UNSC Passed Resolution on 300-Member Mission In Syria
Syrian troops are reported to have attacked on Sunday districts in a suburb of the capital Damascus, hours after the United Nations Security Council voted in favor of a 300-member mission of observers in Syria, in hopes to preserve the ceasefire which took effect a week and a half ago.
The first 13 members of the mission have already arrived in different points of the restive country and fighting is said to have stopped while they were there, but reports come of flares of violence in different places though the peace seems to be observed in the most part of the country.
Two people have been confirmed dead by the Syrian Observatory for Human Rights which has observers on the ground. A third one is said to have died in a village near Damascus. The first two died as a result of a fighting between the army and rebels in a neighborhood where clashes used to be very violent before the ceasefire went into effect. The third was killed at a checkpoint, when the army opened fire.
There are reports of people who say, according to USA Today, that the U.N. ceasefire agreement is a “joke,” because the troops leave the streets and hide their military equipment when the observers come to the area, and that the shelling and the shooting resumes as soon as they have left.
Eight members of the advance team operating in Syria have visited suburbs in Damascus and the southern province of Daraa, while other five went to visit Homs on Saturday and reported that they found an unusually quiet city, considering that intense shelling and killing had been taking place in this hotbed of the revolution.

§ **WHAT YOU NEED TO DO**:
1. Which places in Syria, cities or provinces, are named in the observer-mission article? List every one.
2. Copy the passage from the observer-mission article word for word, starting at the words "Two people have" and ending after the words "they have left.".

§ **DATASET RECORDS**:

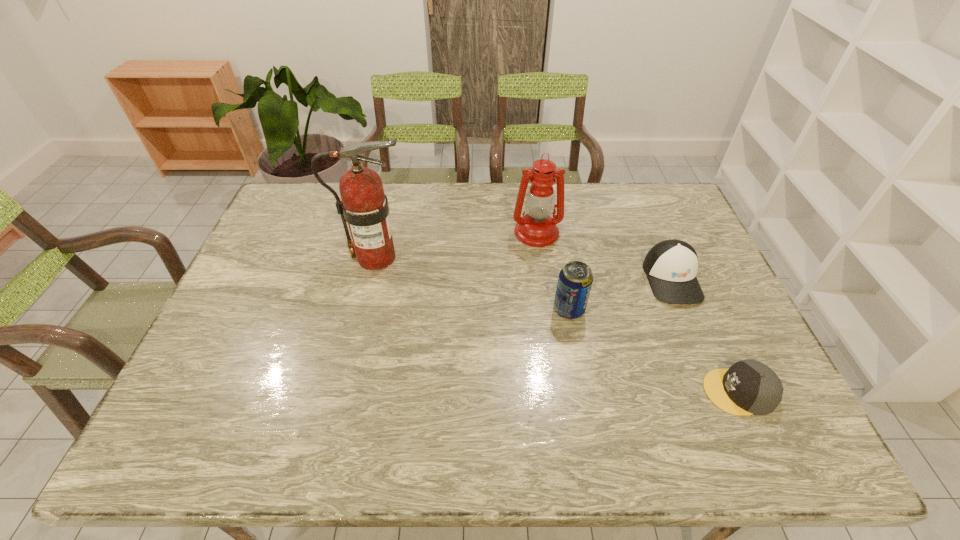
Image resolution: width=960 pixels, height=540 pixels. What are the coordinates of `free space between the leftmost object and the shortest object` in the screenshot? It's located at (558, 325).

--

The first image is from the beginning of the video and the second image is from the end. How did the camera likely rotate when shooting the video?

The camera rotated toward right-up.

§ **ANSWER SET**:
1. Damascus, Daraa, Homs

2.
Two people have been confirmed dead by the Syrian Observatory for Human Rights which has observers on the ground. A third one is said to have died in a village near Damascus. The first two died as a result of a fighting between the army and rebels in a neighborhood where clashes used to be very violent before the ceasefire went into effect. The third was killed at a checkpoint, when the army opened fire.
There are reports of people who say, according to USA Today, that the U.N. ceasefire agreement is a “joke,” because the troops leave the streets and hide their military equipment when the observers come to the area, and that the shelling and the shooting resumes as soon as they have left.